Categories
csv cURL dev tools Elasticsearch Kibana log management python Search engine

Extract data from Elasticsearch using Python

Learn how to extract and write queries to fetch data from Elasticsearch using the official elasticsearch python package.

Elasticsearch has a very convenient python package called “elasticsearch” to extract data from Elasticsearch. Getting data from Elasticsearch makes it easier for data analysis in python.

1. Setup Elasticsearch and Kibana

Check if you have done Elasticsearch and Kibana setup. Follow these links if you have not done setups.

Install Elasticsearch.

Install Kibana.

You also need some data indexed in elasticsearch before getting started. See how to load csv file into elasticsearch.

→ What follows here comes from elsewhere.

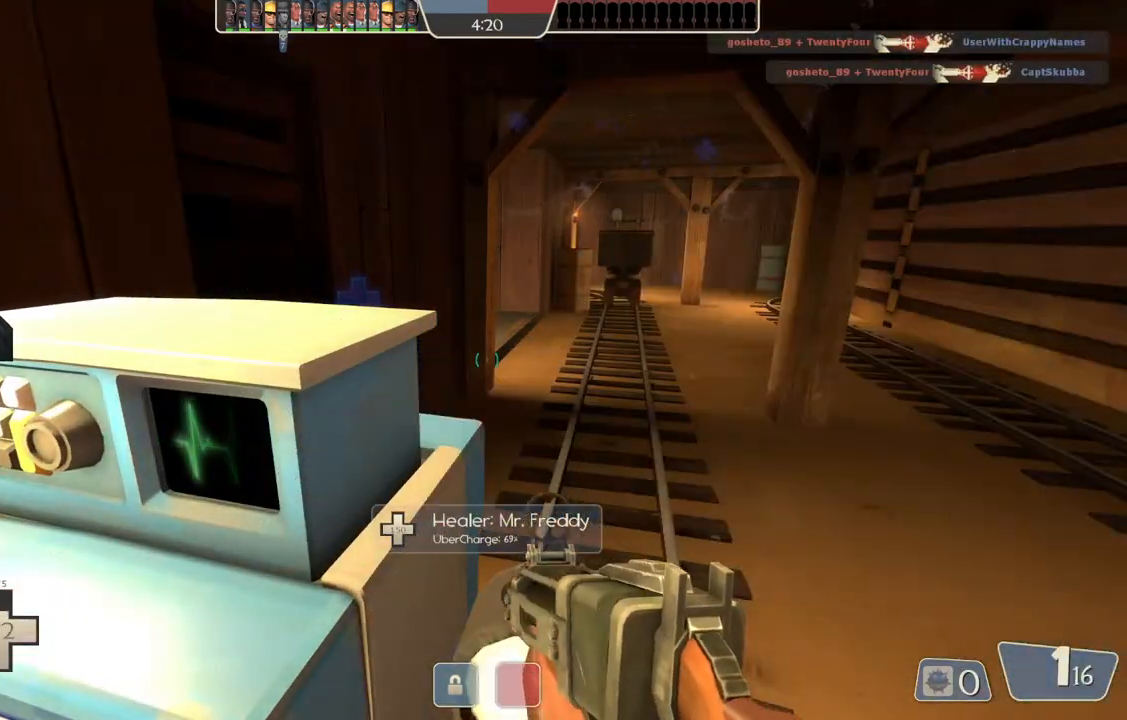
{"buttons": [], "left_stick": "center", "right_stick": "center", "events": []}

2. Install the elasticsearch python package

You can install the elasticsearch python package as below,

pip install elasticsearch

3. Extract data

Now you are ready for extracting data from Elasticsearch.

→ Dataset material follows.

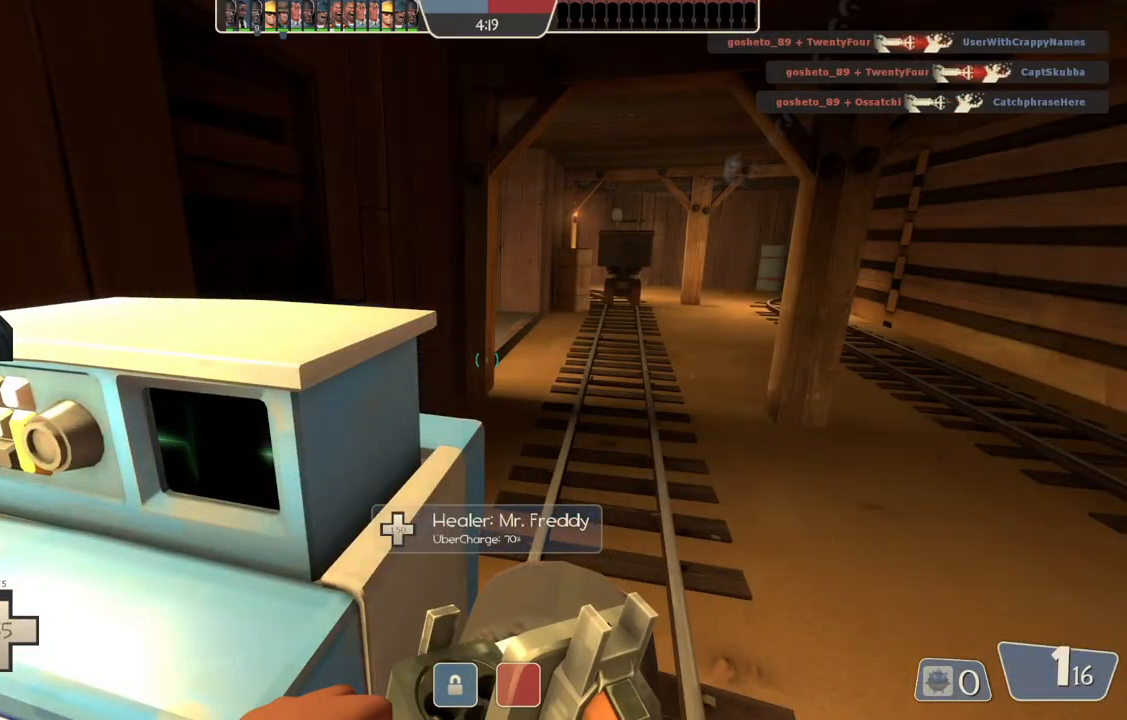
{"buttons": [], "left_stick": "center", "right_stick": "center", "events": []}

Before we run any elasticsearch query, it’s better to check in Kibana Dev tools, if your query is giving correct results.

You can also check the performance of your query in the “Search profiler.”

Here is my article on how to use Kibana dev-tools to extract data from elasticsearch.

Extract data from elasticsearch using Kibana.

If you see my above blog post, I have used a query to get all verified “BTC” symbol tweets.

Here also we will run a simple query to get all “BTCsymbol tweets from “tweets” index.

Check query results in Kibana dev-tools:

Open Kibana url, http://localhost:5601/

Click on left side menu > then click on management > You can see “Dev Tools”. Click on that.

Paste the below query in Console and click on the green play button.

GET tweets/_search
{
  "query":{
    "match": {
      "symbols.keyword": "BTC"
    }
  }
}

You will see the below response in right-side panel of kibana dev tools.

{
  "took" : 1,
  "timed_out" : false,
  "_shards" : {
    "total" : 1,
    "successful" : 1,
    "skipped" : 0,
    "failed" : 0
  },
  "hits" : {
    "total" : {
      "value" : 85,
      "relation" : "eq"
    },
    "max_score" : 5.801287,
    "hits" : [
      {
        "_index" : "tweets",
        "_type" : "_doc",
        "_id" : "dulgnXQBhEpcX7VCh2b4",
        "_score" : 5.801287,
        "_source" : {
          "id" : "1019716662587740200",
          "text" : "Barry Silbert is extremely optimistic on bitcoin -- but predicts that 99% of new crypto entrants are “going to zero… https://t.co/mGMVo2cZgY",
          "timestamp" : "Wed Jul 18 22:52:52 +0000 2018",
          "source" : "MarketWatch",
          "symbols" : "BTC",
          "company_names" : "Bitcoin",
          "url" : "https://twitter.com/i/web/status/1019716662587740160",
          "verified" : "True"
        }
      },
      {
        "_index" : "tweets",
        "_type" : "_doc",
        "_id" : "fOlgnXQBhEpcX7VCh2b4",
        "_score" : 5.801287,
        "_source" : {
          "id" : "1019721145396887600",
          "text" : "Hedge fund manager Marc Larsy says bitcoin $40K is possible https://t.co/54uPe0OWqT",
          "timestamp" : "Wed Jul 18 23:10:41 +0000 2018",
          "source" : "MarketWatch",
          "symbols" : "BTC",
          "company_names" : "Bitcoin",
          "url" : "https://on.mktw.net/2Ntr7k9",
          "verified" : "True"
        }
      },

The above response tells us that there are 85 documents matching the condition "symbols" : "BTC".

The response is in JSON format, but we can make a data frame of it.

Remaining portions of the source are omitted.